Although HLH is rapidly fatal without specific therapy, treatment with the chemotherapeutic agent etoposide (ETOP) was empirically discovered to be life-saving >30 years ago (8). International follow-up studies established ETOP-based regimens as the standard of care (9, 10). Despite this extensive clinical study, it remains unclear how ETOP treats HLH or why it has succeeded while other chemotherapeutic or immunosuppressive agents tried sporadically in the 1970s and 1980s were largely unsuccessful (11).
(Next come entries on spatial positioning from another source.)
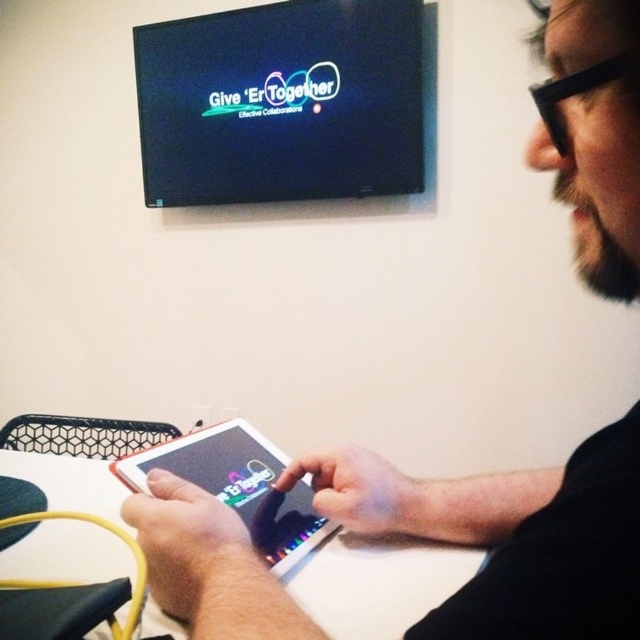
You are a delivery robot with a package that needs to be placed on the white glossy table at center. The robot is 18 inches wide. Can you approach the table and place the package without any obstruction?

The distance between the white glossy table at center and the viewer is 20.43 inches. Since the robot is 18 inches wide, it can approach the table and place the package as the distance allows sufficient space for the robot to maneuver.

You are a delivery person who needs to place a small package on the table. According to the coordinates provided, where exactly should you place the package on the white glossy table at center?

The white glossy table at center is located at point coordinates (378, 582), so place the package there.

You are a photographer setting up a shoot in this room. You need to place a small lamp on the table so that it doesn not block the tablet. Where should you place the lamp on the white glossy table at center relative to the matte black tablet at center?

The white glossy table at center is positioned under the matte black tablet at center, so placing the lamp on the table away from the tablet would ensure it does not block it. Since the tablet is at the center, placing the lamp towards the edge of the table would be ideal.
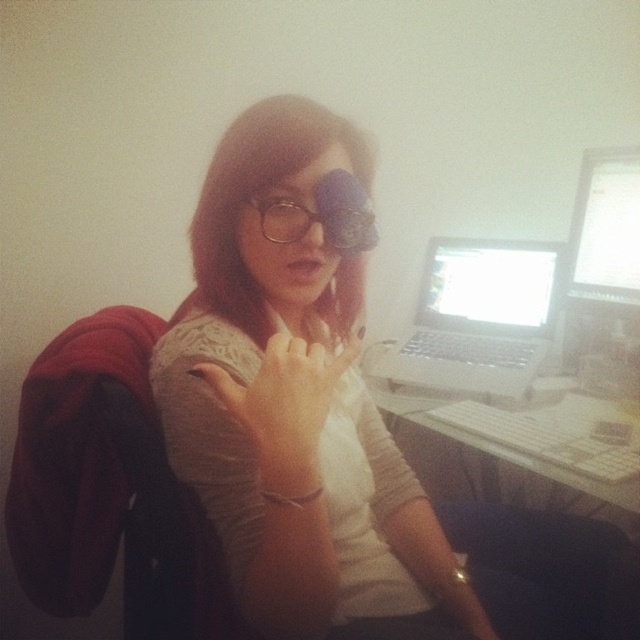
You are trying to determine if the matte black glasses at center can be placed on top of the white glossy laptop at upper right without falling off. Based on their sizes, is this possible?

The matte black glasses at center might be wider than white glossy laptop at upper right, so placing them on top could cause instability and potential falling.

You are a photographer taking a photo of the scene described. The matte silver laptop at upper right is important to capture clearly. Where should you position your camera to ensure it is centered in the frame?

To center the matte silver laptop at upper right in the frame, position the camera so that its lens aligns with the coordinates provided, ensuring the laptop is at the center point of the image. Since the laptop is located at point (x=605, y=227), adjusting the camera to focus on this coordinate will center it.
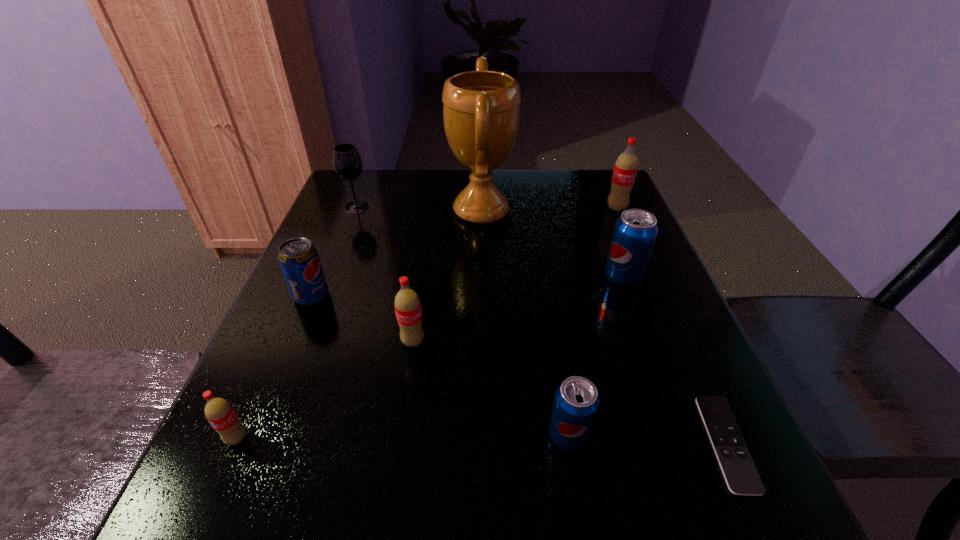
Point out which object is positioned as the third nearest to the nearer blue pop soda. Please provide its 2D coordinates. Your answer should be formatted as a tuple, i.e. [(x, y)], where the tuple contains the x and y coordinates of a point satisfying the conditions above.

[(635, 232)]

Where is `object that is the eighth closest to the biggest red soda`? The image size is (960, 540). object that is the eighth closest to the biggest red soda is located at coordinates (219, 412).

Image resolution: width=960 pixels, height=540 pixels. I want to click on the closest pop soda to the right blue pop soda, so click(625, 169).

Select which pop soda appears as the fourth closest to the wineglass. Please provide its 2D coordinates. Your answer should be formatted as a tuple, i.e. [(x, y)], where the tuple contains the x and y coordinates of a point satisfying the conditions above.

[(219, 412)]

Identify which red soda is the nearest to the farthest red soda. Please provide its 2D coordinates. Your answer should be formatted as a tuple, i.e. [(x, y)], where the tuple contains the x and y coordinates of a point satisfying the conditions above.

[(407, 304)]

I want to click on red soda that is the third closest to the right blue pop soda, so click(219, 412).

At what (x,y) coordinates should I click in order to perform the action: click on vacant space that satisfies the following two spatial constraints: 1. on the front side of the tallest pop soda; 2. on the right side of the shortest object. Please return your answer as a coordinate pair (x, y). Image resolution: width=960 pixels, height=540 pixels. Looking at the image, I should click on (718, 443).

Find the location of a particular element. Image resolution: width=960 pixels, height=540 pixels. vacant point that satisfies the following two spatial constraints: 1. on the front side of the remote control; 2. on the left side of the right blue pop soda is located at coordinates click(x=684, y=443).

You are a GUI agent. You are given a task and a screenshot of the screen. Output one action in this format:
    pyautogui.click(x=<x>, y=<y>)
    Task: Click on the vacant space that satisfies the following two spatial constraints: 1. on the front side of the wineglass; 2. on the left side of the right blue pop soda
    
    Given the screenshot: What is the action you would take?
    pyautogui.click(x=329, y=277)

You are a GUI agent. You are given a task and a screenshot of the screen. Output one action in this format:
    pyautogui.click(x=<x>, y=<y>)
    Task: Click on the free location that satisfies the following two spatial constraints: 1. on the front of the tallest object with the decoration; 2. on the left side of the smaller blue pop soda
    The width and height of the screenshot is (960, 540).
    Given the screenshot: What is the action you would take?
    pyautogui.click(x=482, y=435)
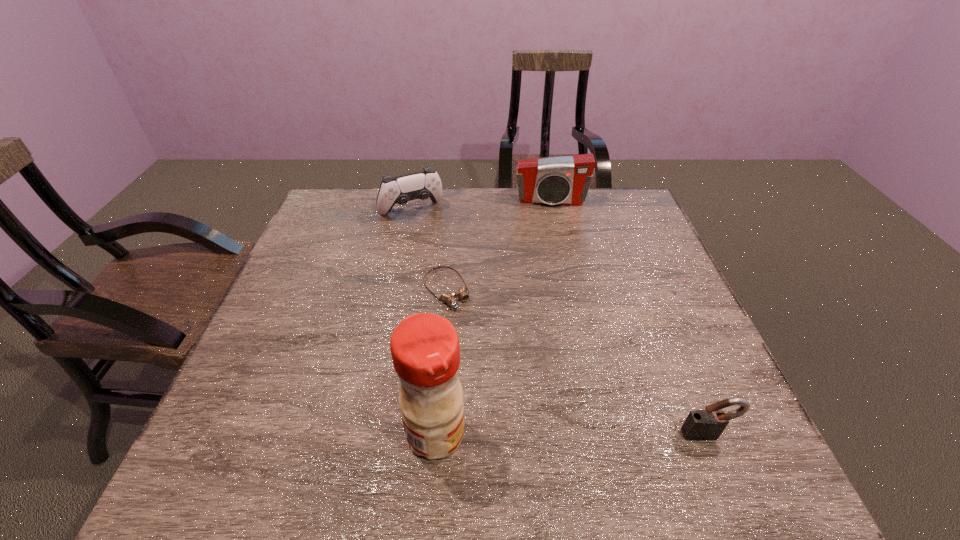
Identify the location of free space on the desktop that is between the tallest object and the padlock and is positioned on the front lenses and sides of the goggles. The image size is (960, 540). (560, 434).

The image size is (960, 540). In order to click on vacant spot on the desktop that is between the condiment and the rightmost object and is positioned on the front-facing side of the control in this screenshot , I will do pyautogui.click(x=547, y=434).

Find the location of a particular element. The height and width of the screenshot is (540, 960). vacant space on the desktop that is between the tallest object and the padlock and is positioned on the front-facing side of the fourth object from left to right is located at coordinates (574, 434).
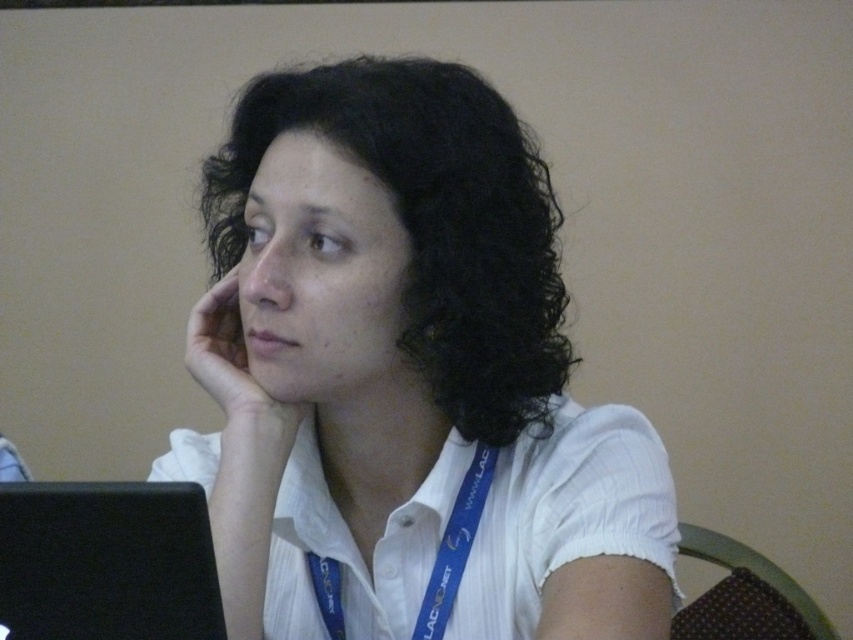
You are a photographer setting up for a portrait session. You notice the blue fabric lanyard at center and the black matte laptop at lower left. To ensure both are visible in the frame, which object should you adjust to avoid blocking the other?

The blue fabric lanyard at center is positioned under the black matte laptop at lower left, so you should adjust the black matte laptop at lower left to move it upwards or sideways to prevent it from blocking the blue fabric lanyard at center.

You are an event photographer who needs to capture a clear photo of the white matte shirt at center and the black matte laptop at lower left. Which object should you focus on first if you want to ensure both are in focus without adjusting the camera settings?

The white matte shirt at center is to the right of the black matte laptop at lower left, so focusing on the black matte laptop at lower left first would help ensure both are in focus since it is closer to the camera.

You are a photographer trying to capture a closeup of the white matte shirt at center and the blue fabric lanyard at center. Which object will appear larger in the photo?

The white matte shirt at center will appear larger in the photo because it is closer to the viewer than the blue fabric lanyard at center.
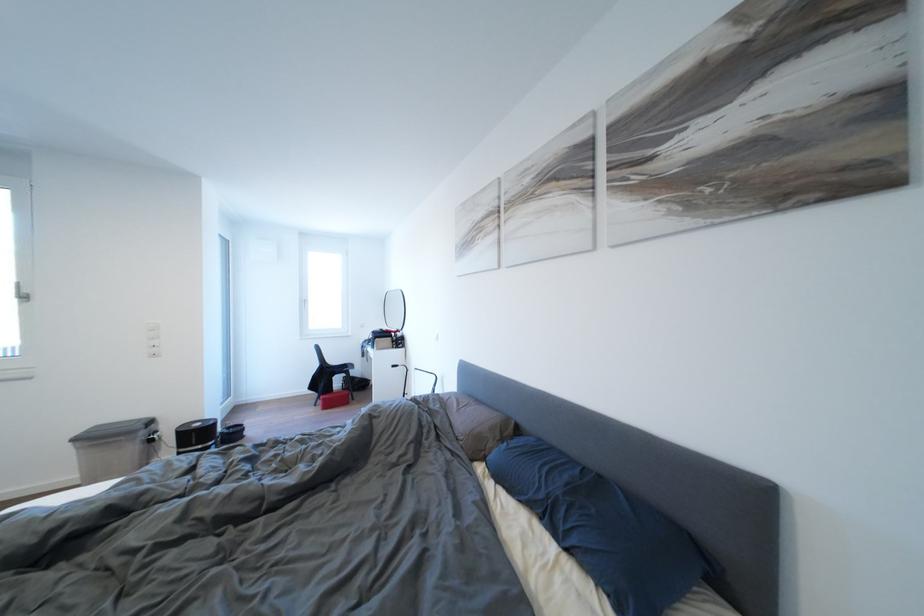
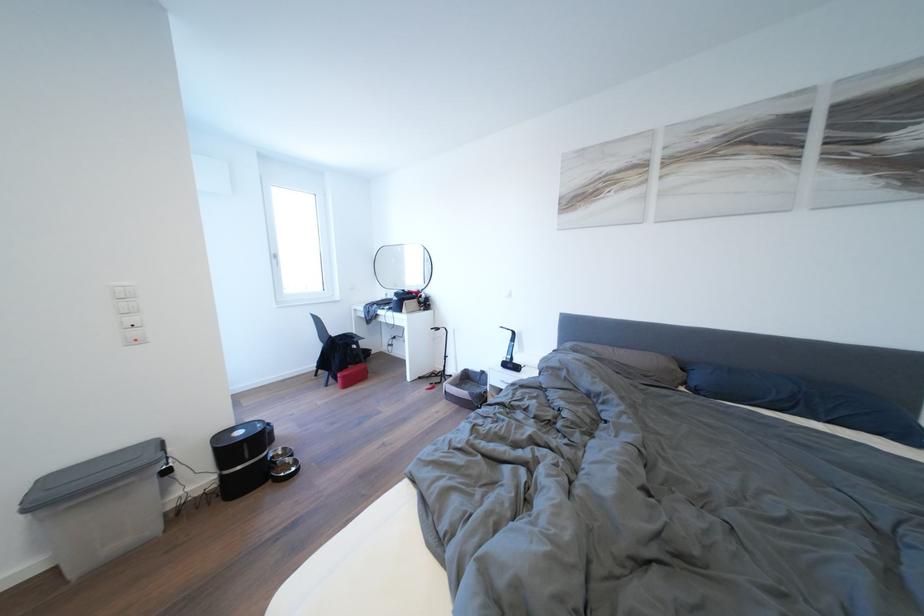
The point at (332, 399) is marked in the first image. Where is the corresponding point in the second image?

(348, 376)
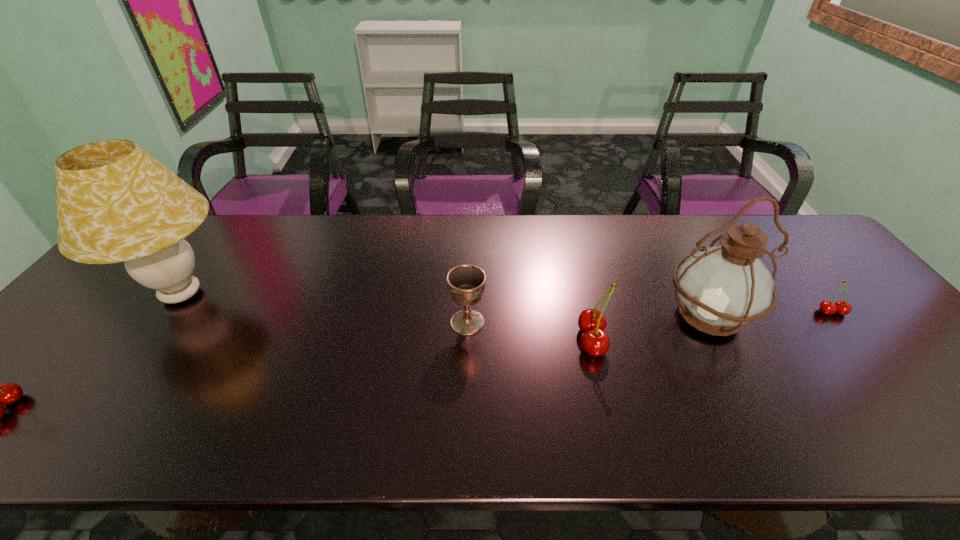
Image resolution: width=960 pixels, height=540 pixels. I want to click on free space for an extra cherry to achieve even spacing, so click(319, 373).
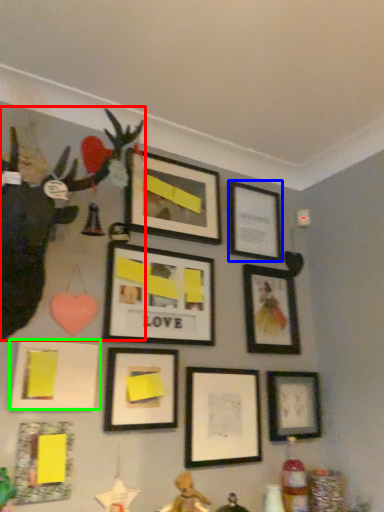
Question: Which object is the closest to the toy (highlighted by a red box)? Choose among these: picture frame (highlighted by a blue box) or picture frame (highlighted by a green box).

Choices:
 (A) picture frame
 (B) picture frame

Answer: (B)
The only study (12) to examine this question analyzed ETOP-driven apoptosis of lymphocytes from patients with HLH and found that they responded in a similar fashion as did those from normal individuals. The question of how a chemotherapeutic agent treats an intrinsic immune regulatory disorder is also broadly relevant to the fields of autoimmunity and transplantation, in which DNA-damaging chemotherapeutic agents are used to treat rheumatoid arthritis, systemic lupus erythematosus, and multiple sclerosis, as well as to prevent graft-versus-host disease.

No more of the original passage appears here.